Karlen never could bring herself to tell Peter she'd killed Wes the first time he'd entered the park, his yellow-red eyes looking sick and manic. He had leaped toward her, snarling, and she had held out the knife instinctively as he tackled her to the ground, burying the knife in his stomach before either of them realized. She had held him as he died, his weight greater than she remembered, pinning her to the ground as she stroked his hair and rubbed his back and told him over and over that he was perfect, the best boy ever, and she loved him.
She could see the photo on the nightstand over Peter's shoulder. It had begun to tear along the crease.
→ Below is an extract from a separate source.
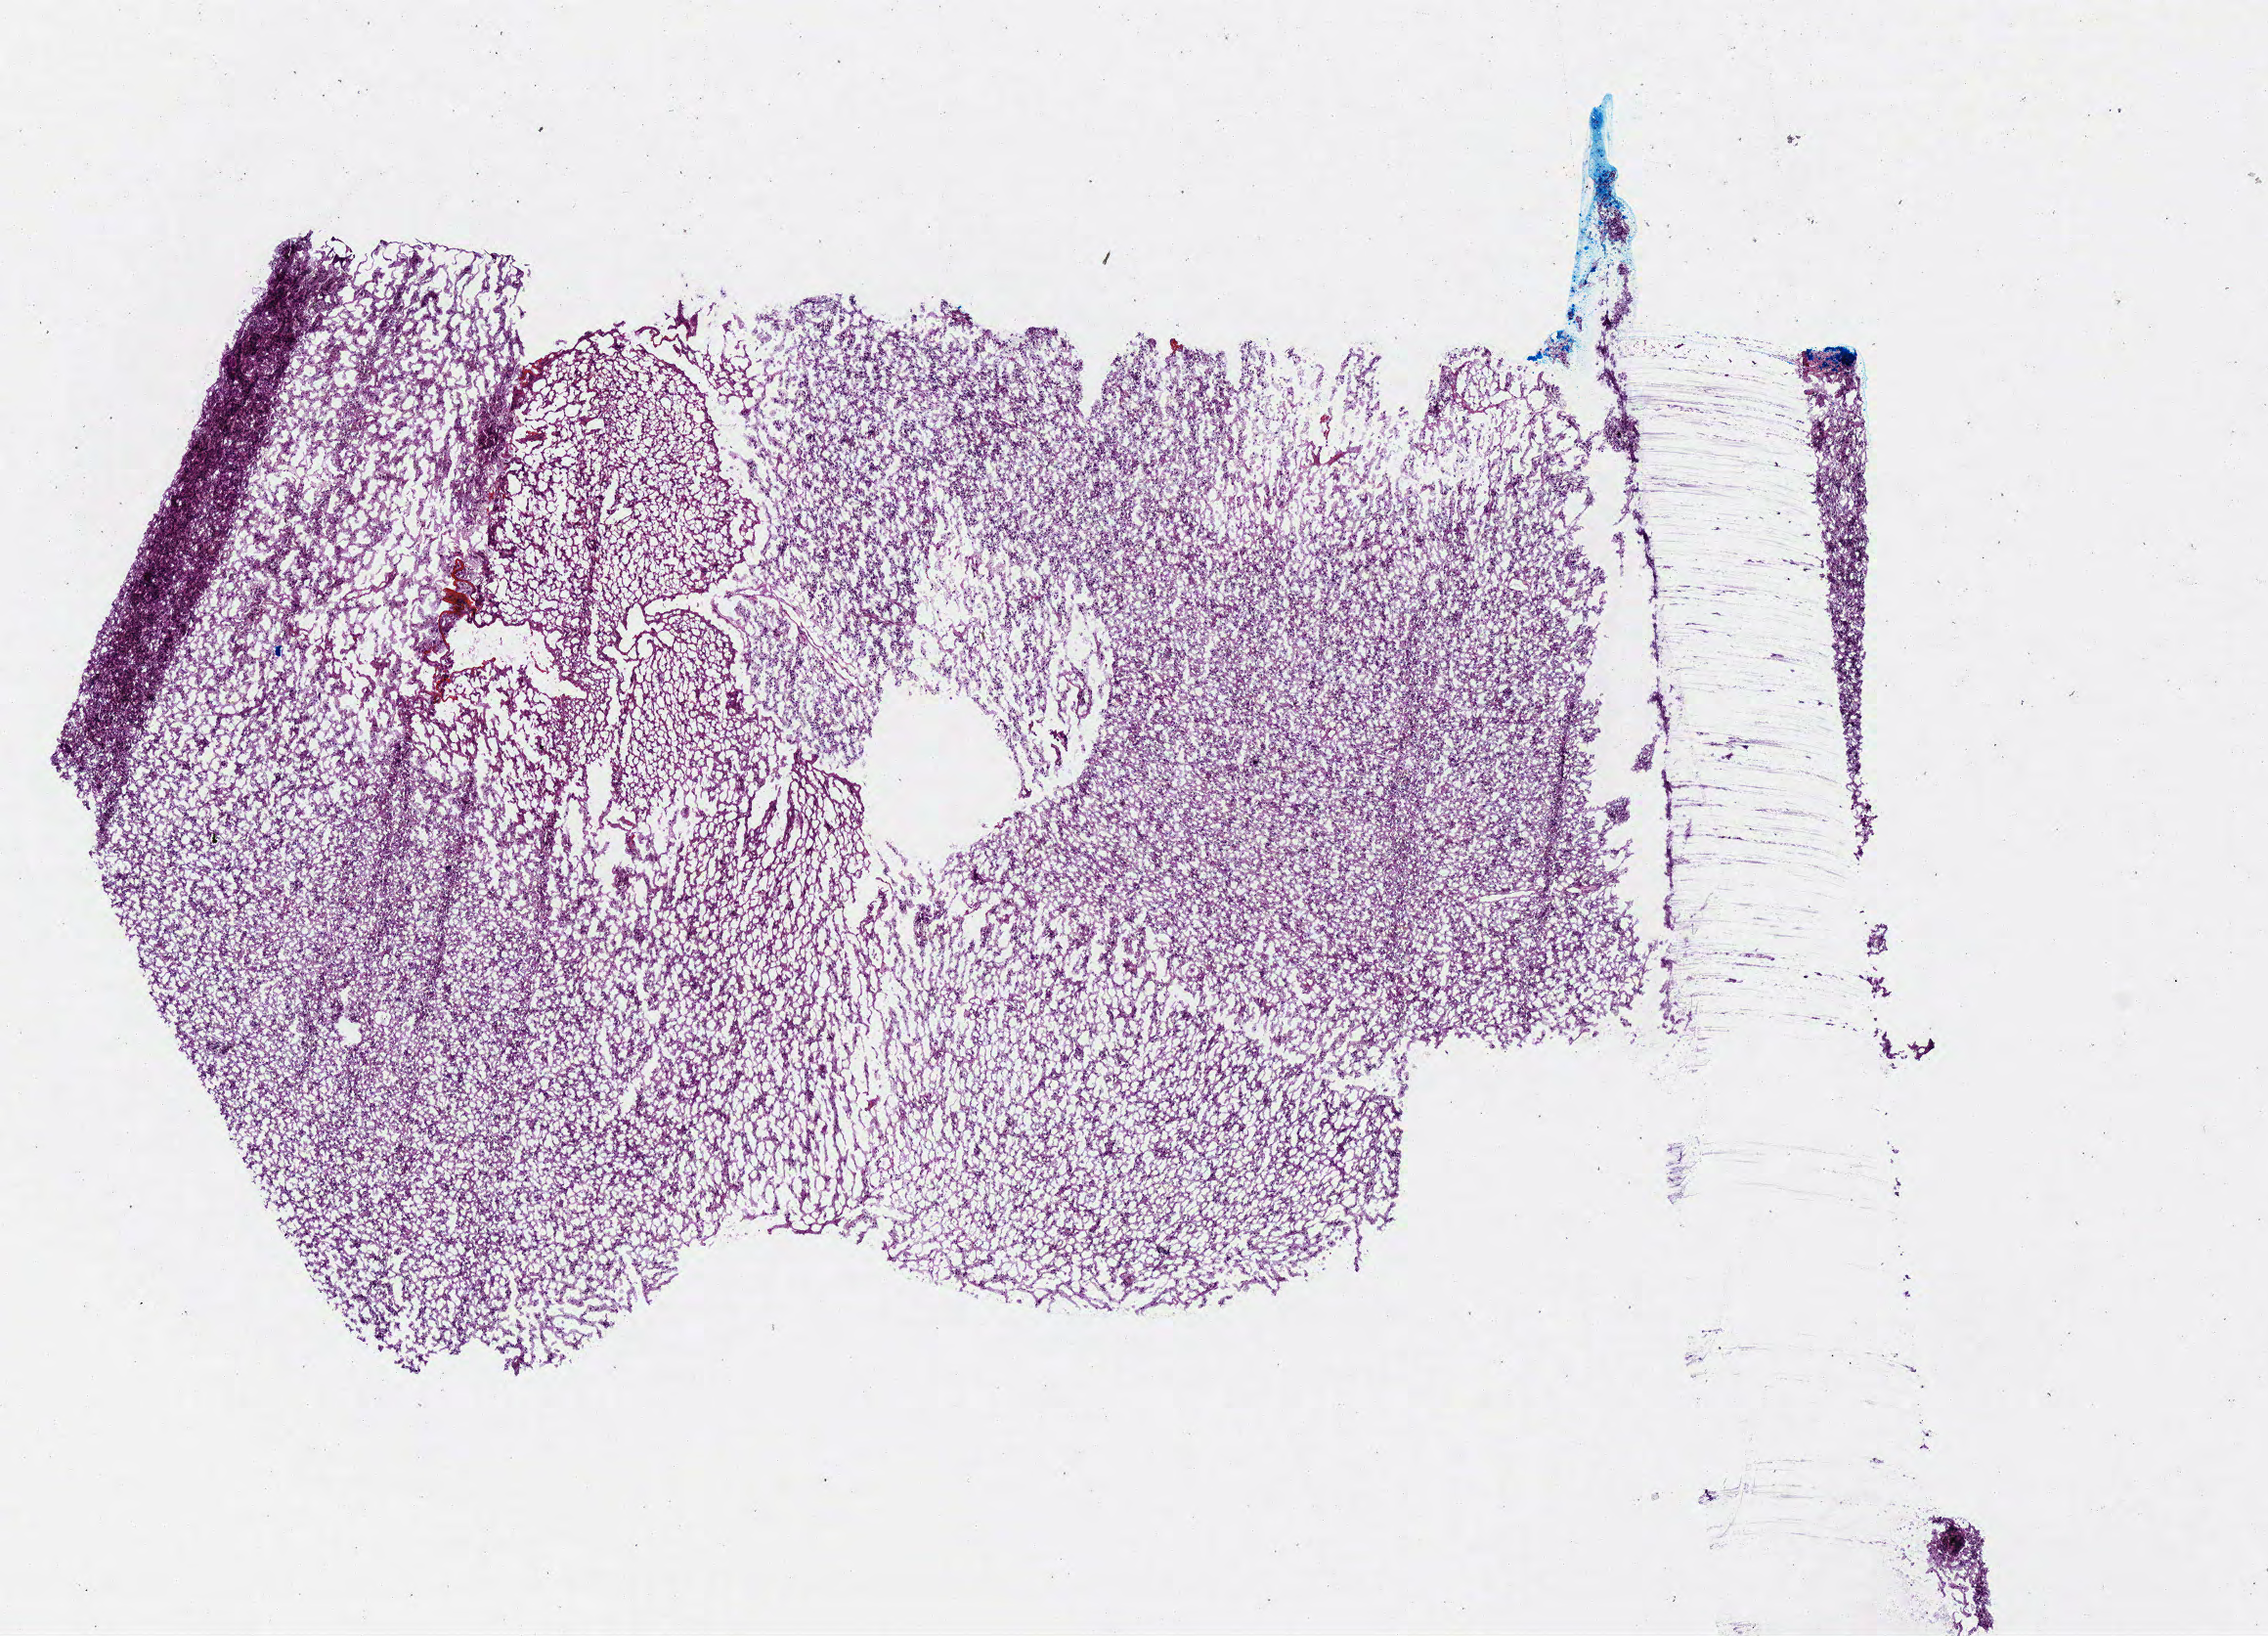
Digitized H&E-stained tissue section (whole slide) — whole scanned area (about 9.1 x 6.6 mm) shown as a low-resolution overview; frozen section; sample: primary tumour, brain. Female, age 52 years at initial diagnosis. Slide review estimates, as recorded: tumour cells 95%, tumour nuclei 75%, normal cells 0%, stromal cells 0%, necrosis 5%.
• diagnosis: Glioblastoma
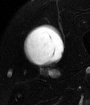
MRI of an extremity soft-tissue mass, one axial slice; slice 42 of 65 in the series (ordered by position); T2-weighted fat-saturated; MR volume resampled by the dataset authors to the PET/CT grid (not the native acquisition matrix); 3.27 mm slice thickness; 90 × 105 image matrix. Male patient. From the clinical record (not read from this slice): histological type: mixoid liposarcoma; grade: low; site of the primary tumour: left thigh.
Structures marked on this image (expert contour drawn on MRI and transferred to this co-registered scan by the dataset authors):
- gross tumour volume (mass): bounding box <23,27,63,67> (left, top, right, bottom; pixels)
Soon it would be in two pieces, she and Peter each on one half and Wes sliced in two.
Karlen pulled away from Peter and turned out the light.
The End
This story was first published on Tuesday, January 18th, 2011


I read a lot of books and watch a lot of TV involving people who slay monsters, many of whom were once human. The monsters' human families rarely make an appearance except as victims, and I always wonder how they cope with a suddenly monstrous parent, child, or sibling, and how the rest of their lives are changed by the experience. "Family Photo" is my exploration of that idea.